Every line of the data below should be repeated exactly, and no picture should be copied.
Start of RECORDS SHOWN
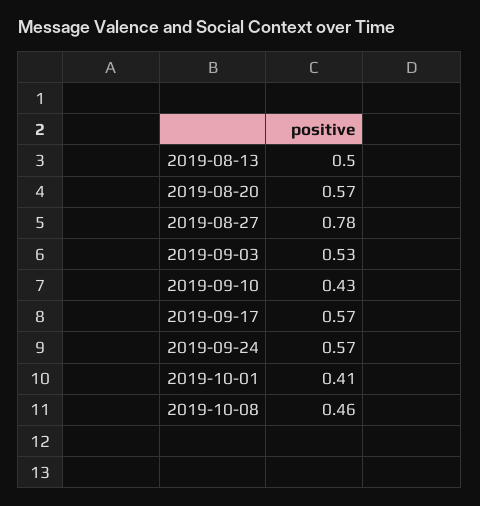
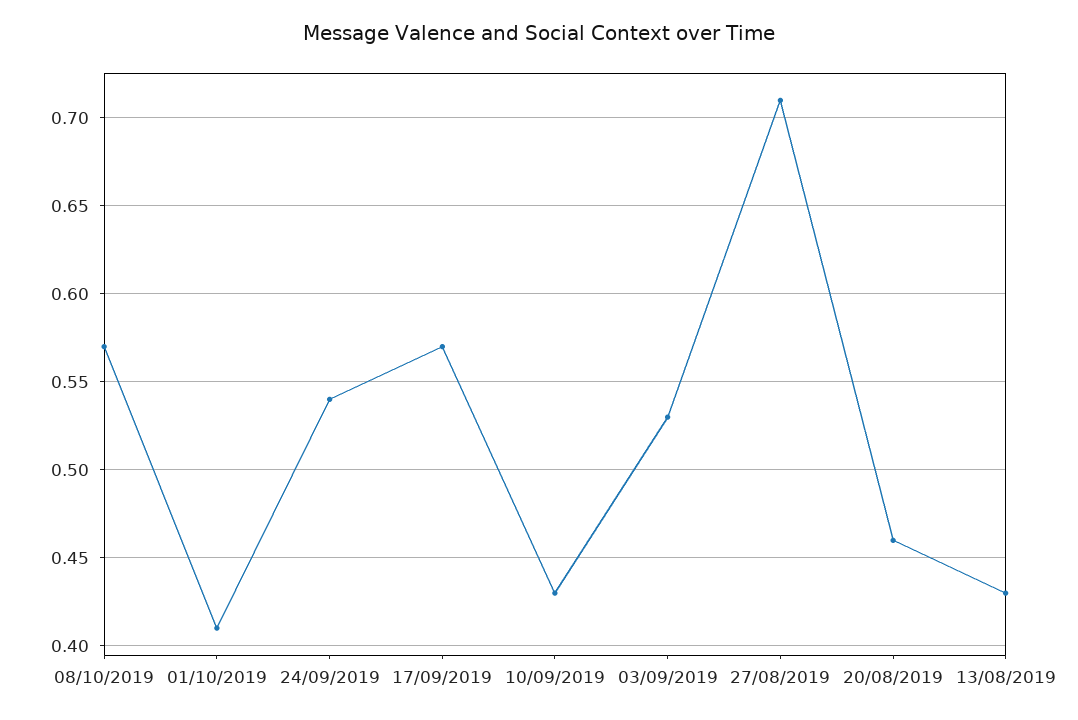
2019-08-13: 0.5 -> 0.43
2019-08-20: 0.57 -> 0.46
2019-08-27: 0.78 -> 0.71
2019-09-24: 0.57 -> 0.54
2019-10-08: 0.46 -> 0.57

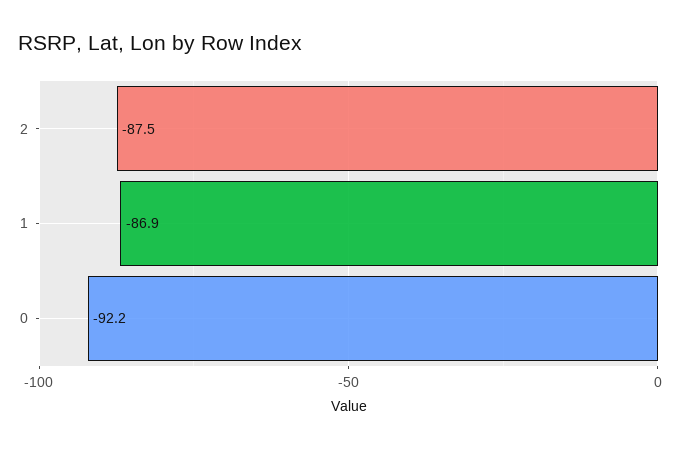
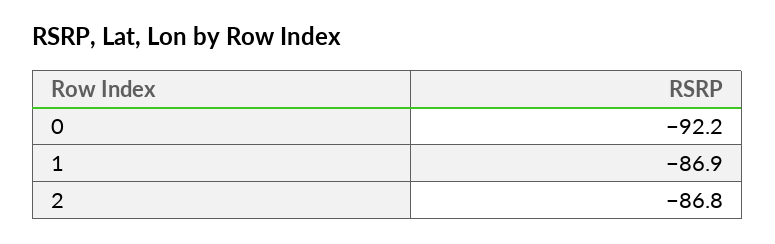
2: -87.5 -> -86.8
End of RECORDS SHOWN
RESPONSE.
2019-08-13: 0.5 -> 0.43
2019-08-20: 0.57 -> 0.46
2019-08-27: 0.78 -> 0.71
2019-09-24: 0.57 -> 0.54
2019-10-08: 0.46 -> 0.57

2: -87.5 -> -86.8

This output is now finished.